[DATA FOR PROCESSING Boundary: Start]

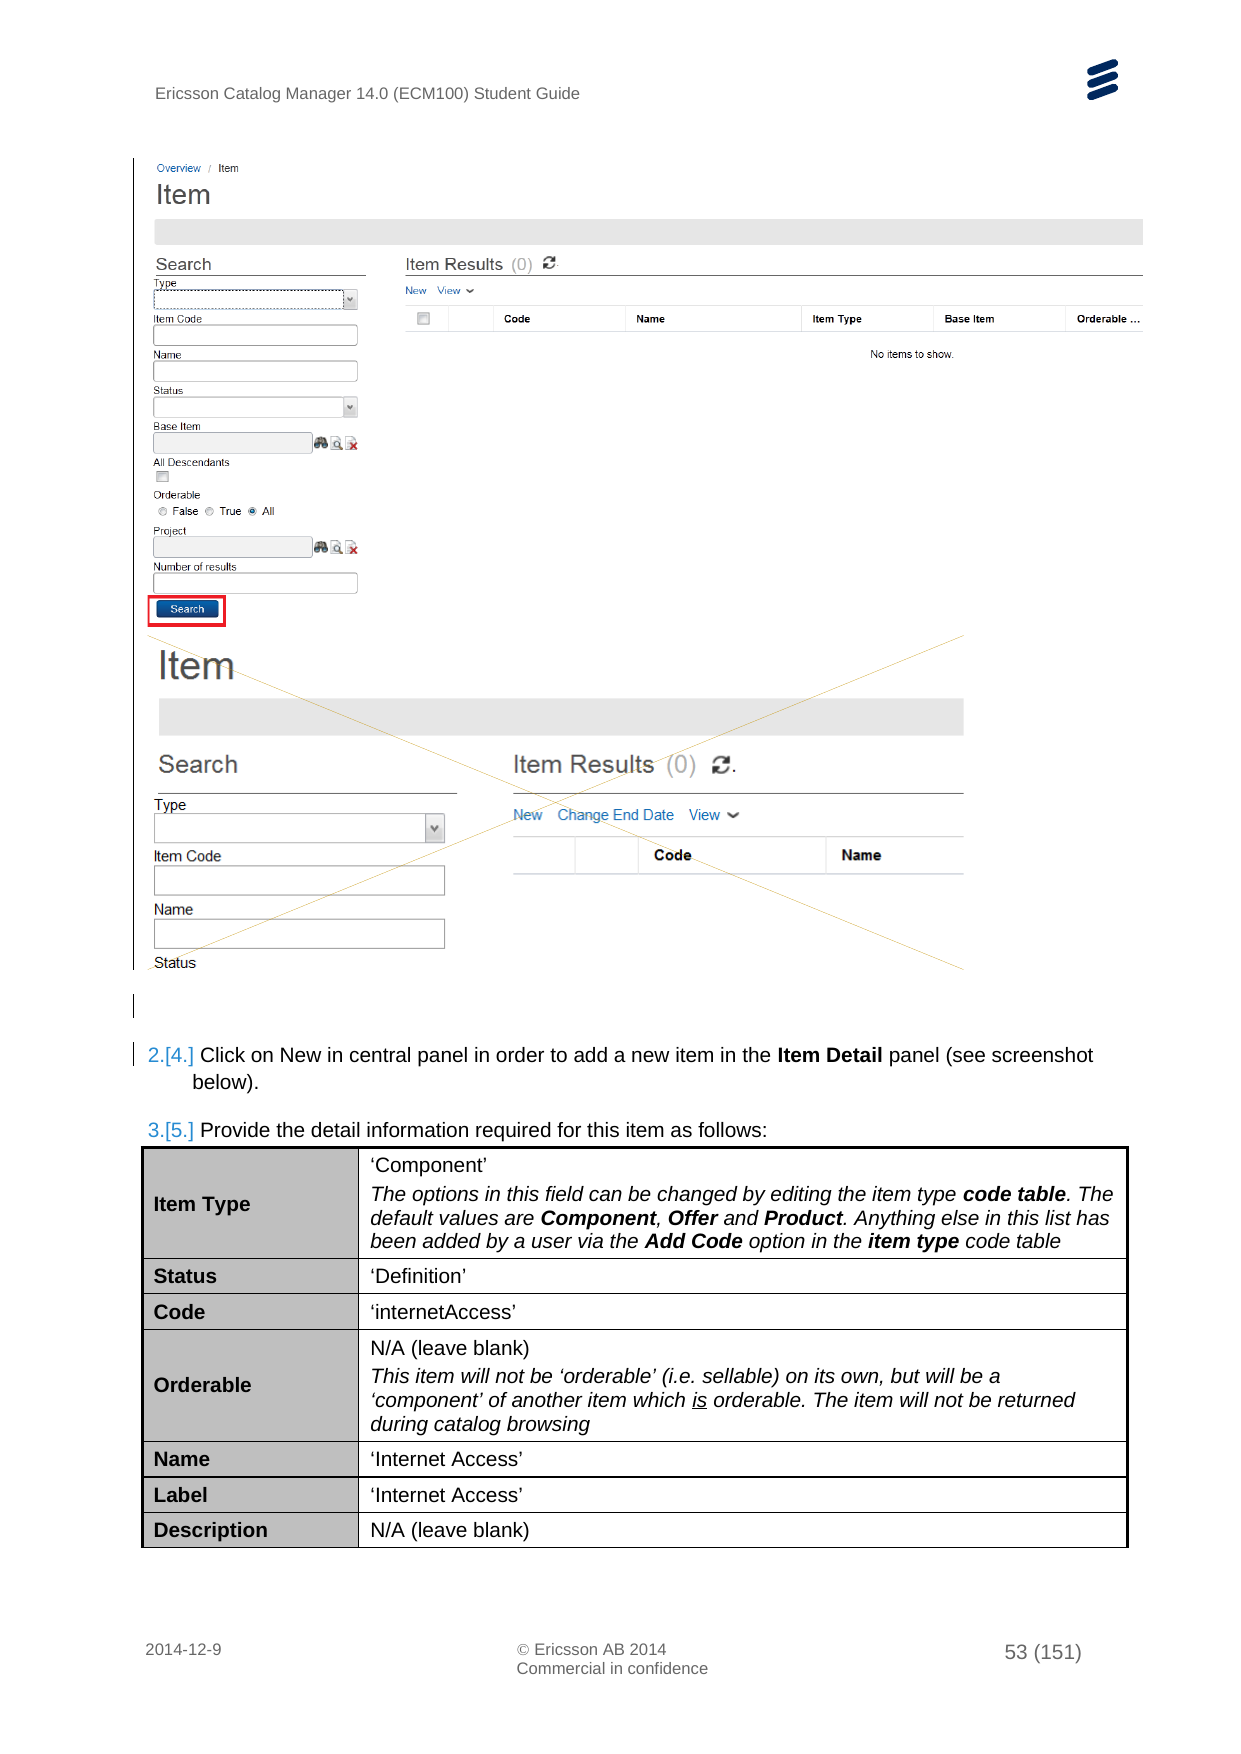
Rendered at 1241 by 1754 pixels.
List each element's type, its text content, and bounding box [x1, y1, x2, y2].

table_cell Code [144, 1294, 358, 1329]
table_cell ‘Internet Access’ [359, 1478, 1126, 1512]
table_cell ‘Definition’ [359, 1259, 1126, 1293]
table_header Item Type [144, 1149, 358, 1258]
picture [150, 635, 962, 802]
table_cell ‘internetAccess’ [359, 1294, 1126, 1329]
picture [147, 158, 1143, 632]
table_cell N/A (leave blank) [359, 1513, 1126, 1547]
table_header ‘Component’ The options in this field can be changed by editing the item type code table. The default values are Component, Offer and Product. Anything else in this list has been added by a user via the Add Code option in the item type code table [359, 1149, 1126, 1258]
picture [558, 636, 964, 969]
table_cell Description [144, 1513, 358, 1547]
table_cell Status [144, 1259, 358, 1293]
list Provide the detail information required for this item as follows: [148, 1118, 1122, 1142]
table_cell ‘Internet Access’ [359, 1442, 1126, 1476]
picture [147, 636, 553, 969]
list Click on New in central panel in order to add a new item in the Item Detail panel (see screenshot below). [148, 1042, 1122, 1094]
picture [150, 803, 961, 970]
table_cell N/A (leave blank) This item will not be ‘orderable’ (i.e. sellable) on its own, but will be a ‘component’ of another item which is orderable. The item will not be returned during catalog browsing [359, 1330, 1126, 1441]
table_cell Name [144, 1442, 358, 1476]
table_cell Orderable [144, 1330, 358, 1441]
table_cell Label [144, 1478, 358, 1512]
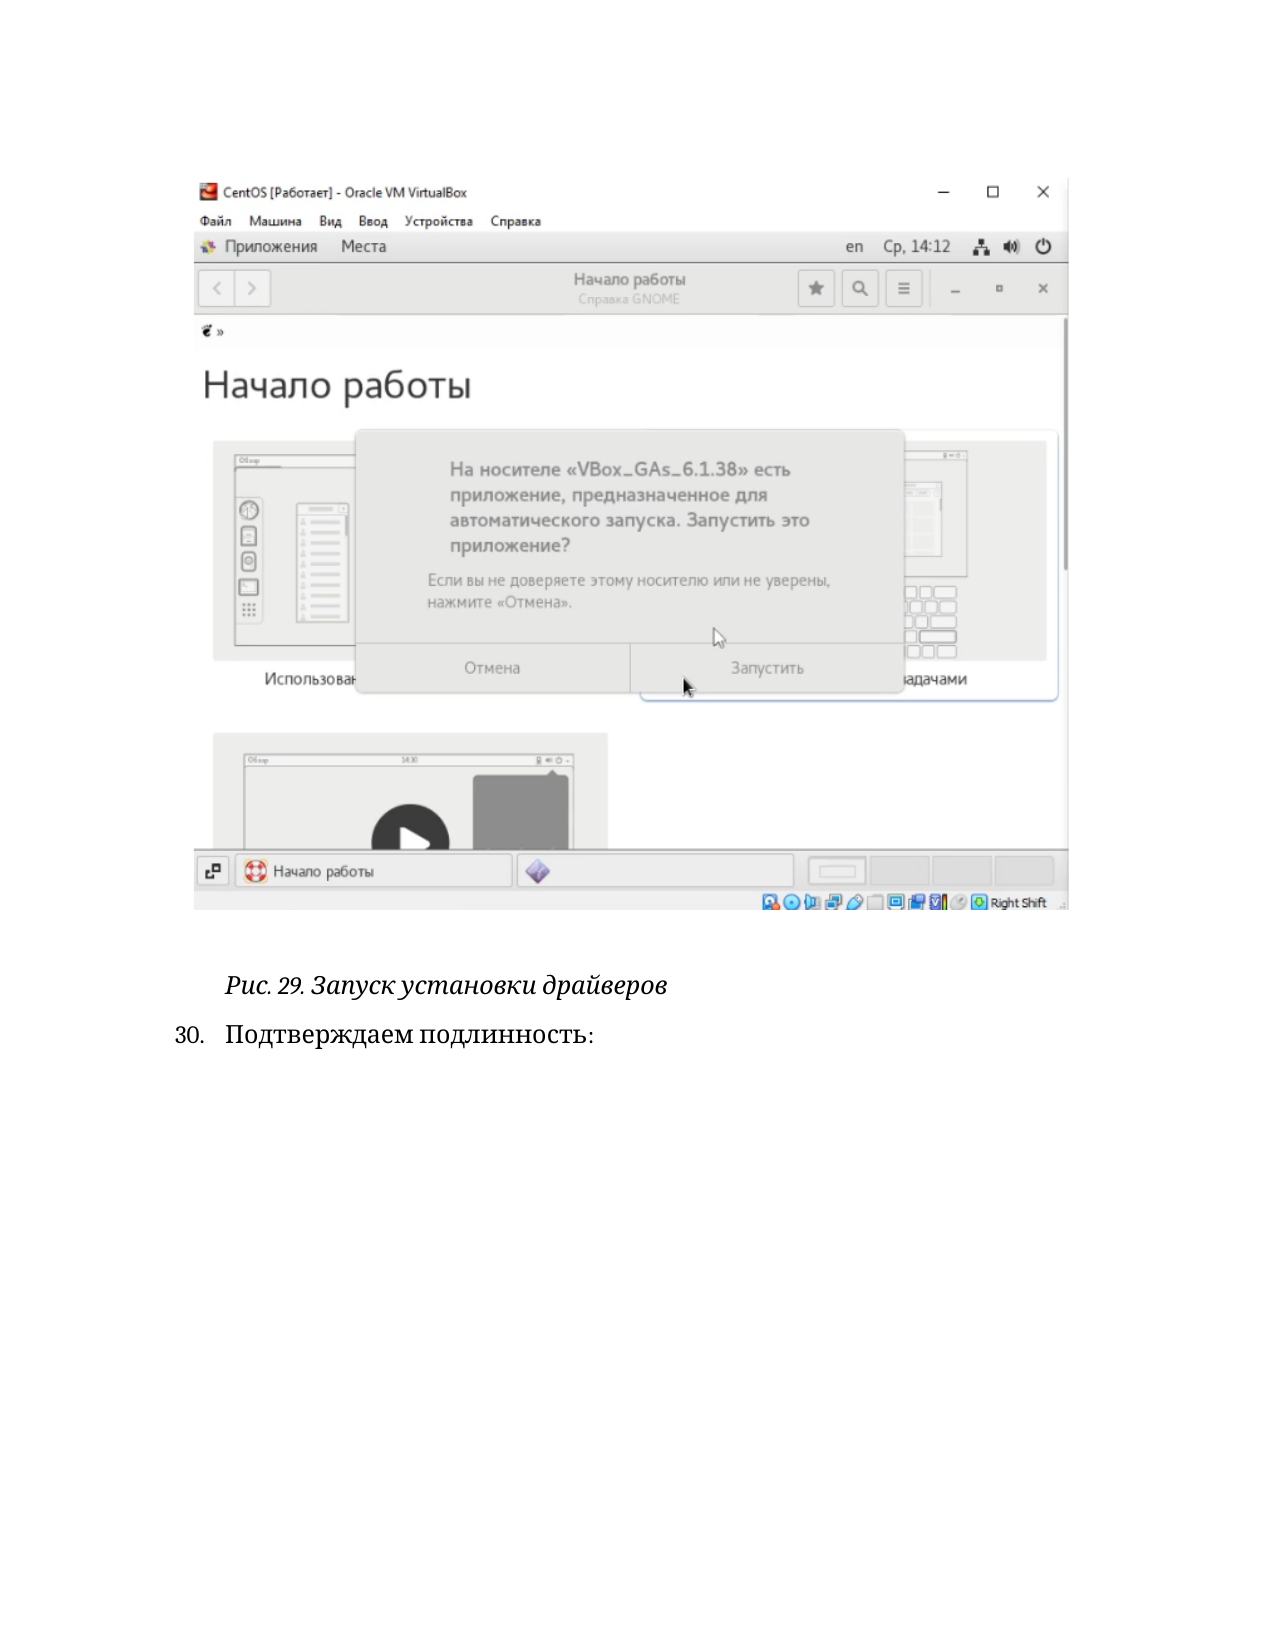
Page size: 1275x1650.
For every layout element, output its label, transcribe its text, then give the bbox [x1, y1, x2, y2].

list Рис. 29. Запуск установки драйверов [175, 972, 1125, 1000]
list Подтверждаем подлинность: [175, 1021, 1125, 1050]
picture [193, 178, 1069, 910]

[DATA FOR PROCESSING Boundary: End]

◆ REQUIREMENT
Output the material word for word, omitting its pictures.

◆ COMPLETED EXERCISE
Rendered at 1241 by 1754 pixels.
List each element's type, its text content, and bounding box [x1, y1, x2, y2].

table_cell Code [144, 1294, 358, 1329]
table_cell ‘Internet Access’ [359, 1478, 1126, 1512]
table_cell ‘Definition’ [359, 1259, 1126, 1293]
table_header Item Type [144, 1149, 358, 1258]
picture [150, 635, 962, 802]
table_cell ‘internetAccess’ [359, 1294, 1126, 1329]
picture [147, 158, 1143, 632]
table_cell N/A (leave blank) [359, 1513, 1126, 1547]
table_header ‘Component’ The options in this field can be changed by editing the item type code table. The default values are Component, Offer and Product. Anything else in this list has been added by a user via the Add Code option in the item type code table [359, 1149, 1126, 1258]
picture [558, 636, 964, 969]
table_cell Description [144, 1513, 358, 1547]
table_cell Status [144, 1259, 358, 1293]
list Provide the detail information required for this item as follows: [148, 1118, 1122, 1142]
table_cell ‘Internet Access’ [359, 1442, 1126, 1476]
picture [147, 636, 553, 969]
list Click on New in central panel in order to add a new item in the Item Detail panel (see screenshot below). [148, 1042, 1122, 1094]
picture [150, 803, 961, 970]
table_cell N/A (leave blank) This item will not be ‘orderable’ (i.e. sellable) on its own, but will be a ‘component’ of another item which is orderable. The item will not be returned during catalog browsing [359, 1330, 1126, 1441]
table_cell Name [144, 1442, 358, 1476]
table_cell Orderable [144, 1330, 358, 1441]
table_cell Label [144, 1478, 358, 1512]
Page size: 1275x1650.
For every layout element, output its label, transcribe its text, then give the bbox [x1, y1, x2, y2].

list Рис. 29. Запуск установки драйверов [175, 972, 1125, 1000]
list Подтверждаем подлинность: [175, 1021, 1125, 1050]
picture [193, 178, 1069, 910]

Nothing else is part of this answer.